Di usianya yang telah menginjak 65 tahun, Nanang tampak kepayahan menarik perahu eretan berisi 11 penumpang. Tenaga Nanang yang lemah membuat perahu tertatih membelah arus kali.
Perjalanan menyeberangi Kanal Barat di Kelurahan Jatipulo, Kecamatan Palmerah, Jakarta Barat, yang lebarnya hanya sekitar 50 meter, terasa lama bukan main. Sudah hampir 10 menit, tetapi perahu belum juga tiba di sisi lain kali.
Para penumpang yang entah karena iba atau tak sabar akhirnya berdiri, ikut menarik perahu. Sesampainya di tepian, empat orang melempar koin, yang lain berlalu begitu saja.
”Saya enggak pernah marah kalau ada penumpang yang enggak bayar. Anggap saja amal,” kata Nanang saat ditemui, Jumat (29/3/2019).
Sekali jalan, biasanya penumpang memberi uang Rp 1.000 hingga Rp 2.000. Tidak ada tarif khusus yang diterapkan. Bahkan, anak-anak kecil sering kali tidak dipungut biaya saat menaiki perahu eretan.
Setiap hari, Nanang bekerja menarik perahu eretan dari pukul 05.00 hingga 22.00. Meskipun berat, ia setia menekuni pekerjaan itu sejak 24 tahun lalu untuk mencari nafkah demi membesarkan enam anaknya.
Ketika istrinya meninggal, Nanang dan enam anaknya diusir dari rumah warisan mertua. Saat itulah ia meninggalkan pekerjaannya berdagang sayur, dan mengambil tawaran bekerja sebagai penarik perahu eretan.
Meskipun pekerjaan itu lebih melelahkan, setidaknya Nanang memiliki tempat untuk tinggal. ”Waktu itu, saya dan anak-anak butuh rumah untuk tidur,” katanya.
Setelah anaknya dewasa dan pergi bekerja ke sejumlah daerah, perahu itulah yang menemani Nanang menghabiskan masa tua.

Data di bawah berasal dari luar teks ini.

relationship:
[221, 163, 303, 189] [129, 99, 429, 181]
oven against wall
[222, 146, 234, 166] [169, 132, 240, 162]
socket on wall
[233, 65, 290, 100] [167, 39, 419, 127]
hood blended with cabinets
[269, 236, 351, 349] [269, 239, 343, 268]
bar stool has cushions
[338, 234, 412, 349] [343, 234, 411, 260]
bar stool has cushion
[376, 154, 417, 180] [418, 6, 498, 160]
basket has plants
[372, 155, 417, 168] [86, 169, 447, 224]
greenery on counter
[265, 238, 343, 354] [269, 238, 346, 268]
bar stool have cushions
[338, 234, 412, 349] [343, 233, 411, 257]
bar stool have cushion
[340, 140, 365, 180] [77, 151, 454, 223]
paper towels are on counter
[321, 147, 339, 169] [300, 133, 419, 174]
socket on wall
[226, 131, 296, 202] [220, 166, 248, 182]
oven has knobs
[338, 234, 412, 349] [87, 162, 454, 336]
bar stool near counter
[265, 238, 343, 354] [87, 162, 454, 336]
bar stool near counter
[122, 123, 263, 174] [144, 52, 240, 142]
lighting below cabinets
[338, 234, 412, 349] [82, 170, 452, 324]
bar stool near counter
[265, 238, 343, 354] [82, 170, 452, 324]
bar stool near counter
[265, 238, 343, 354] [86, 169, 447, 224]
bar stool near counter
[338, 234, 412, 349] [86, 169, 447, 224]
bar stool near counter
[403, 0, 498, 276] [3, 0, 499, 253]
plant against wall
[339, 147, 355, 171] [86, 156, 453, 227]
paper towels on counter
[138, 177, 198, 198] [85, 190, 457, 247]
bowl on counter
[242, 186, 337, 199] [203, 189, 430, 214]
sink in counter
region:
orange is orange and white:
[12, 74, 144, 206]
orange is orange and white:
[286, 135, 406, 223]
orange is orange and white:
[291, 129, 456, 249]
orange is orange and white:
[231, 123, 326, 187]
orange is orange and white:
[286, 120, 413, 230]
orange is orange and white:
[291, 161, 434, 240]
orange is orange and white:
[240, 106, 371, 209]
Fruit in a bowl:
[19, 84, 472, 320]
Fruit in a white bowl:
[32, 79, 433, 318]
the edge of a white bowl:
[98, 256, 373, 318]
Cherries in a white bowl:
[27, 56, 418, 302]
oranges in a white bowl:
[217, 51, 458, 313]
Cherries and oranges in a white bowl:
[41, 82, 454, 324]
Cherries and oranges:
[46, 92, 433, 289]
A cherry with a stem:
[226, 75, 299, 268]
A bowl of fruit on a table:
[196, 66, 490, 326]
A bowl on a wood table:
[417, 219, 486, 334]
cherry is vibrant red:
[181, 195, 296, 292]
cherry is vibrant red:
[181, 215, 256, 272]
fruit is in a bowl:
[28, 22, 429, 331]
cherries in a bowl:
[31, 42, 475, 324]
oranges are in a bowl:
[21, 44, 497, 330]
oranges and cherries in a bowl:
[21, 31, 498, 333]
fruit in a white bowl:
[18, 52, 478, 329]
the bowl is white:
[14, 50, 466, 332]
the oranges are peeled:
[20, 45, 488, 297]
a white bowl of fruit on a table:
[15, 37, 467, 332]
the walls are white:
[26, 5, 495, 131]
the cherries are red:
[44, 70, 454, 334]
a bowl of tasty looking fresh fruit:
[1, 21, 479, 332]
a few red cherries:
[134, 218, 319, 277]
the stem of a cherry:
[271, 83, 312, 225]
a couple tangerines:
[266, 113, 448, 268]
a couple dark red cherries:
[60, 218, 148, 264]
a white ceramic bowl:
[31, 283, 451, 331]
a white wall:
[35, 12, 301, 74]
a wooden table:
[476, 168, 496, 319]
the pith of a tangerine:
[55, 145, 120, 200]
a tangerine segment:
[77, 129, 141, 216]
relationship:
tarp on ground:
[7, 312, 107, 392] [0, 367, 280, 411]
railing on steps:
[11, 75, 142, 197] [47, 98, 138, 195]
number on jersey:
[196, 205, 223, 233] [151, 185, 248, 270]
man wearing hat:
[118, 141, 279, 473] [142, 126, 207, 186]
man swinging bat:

Di atas perahu, ia menemukan tempat untuk pulang.
Sejak pertama kali menarik perahu eretan, tak sekalipun Nanang pergi berlama-lama meninggalkan rumah terapungnya itu. ”Perahu harus dijaga terus, soalnya bisa hanyut kalau air tiba-tiba pasang,” katanya.
Hidup mati orang macam kami, ya, di atas perahu ini.
Saat ini, di Kelurahan Jatipulo, Kecamatan Palmerah, Jakarta Barat, tinggal tersisa tiga perahu eretan. Keharusan menjaga perahu selama 24 jam karena ketinggian air yang kerap berubah membuat orang memilih pekerjaan lain.
”Sudah jarang yang mau kerja kayak begini. Seharian kerja cuma dapat Rp 50.000. Itu belum dipotong setoran Rp 35.000,” kata Agus (46), Sabtu (30/3/2019).
Untuk menyiasati hal itu, para penarik perahu eretan mencari penghasilan tambahan dari memulung sampah plastik di kali. Dengan begitu, mereka bisa mengisi waktu luang ketika menunggu penumpang datang.
Menjadi penarik perahu eretan berarti terasing dari masyarakat. Seluruh waktu mereka dihabiskan untuk bekerja dan menjaga perahu. ”Hidup mati orang macam kami, ya, di atas perahu ini,” kata Agus.
Selain tentunya membosankan berada 24 jam di atas perahu kecil yang berukuran panjang 6 meter dan lebar sekitar 1,5 meter, pekerjaan sebagai penarik perahu eretan juga berisiko. Sekitar tiga bulan lalu, sebuah perahu tenggelam bersama pengemudinya yang tengah lelap pada dini hari.
Bagi para penarik perahu eretan, sampan itulah rumah mereka, tempat mereka untuk bekerja sekaligus pulang. ”Walaupun jelek dan bahaya, ya, ini tetap rumah kami,” kata Nanang.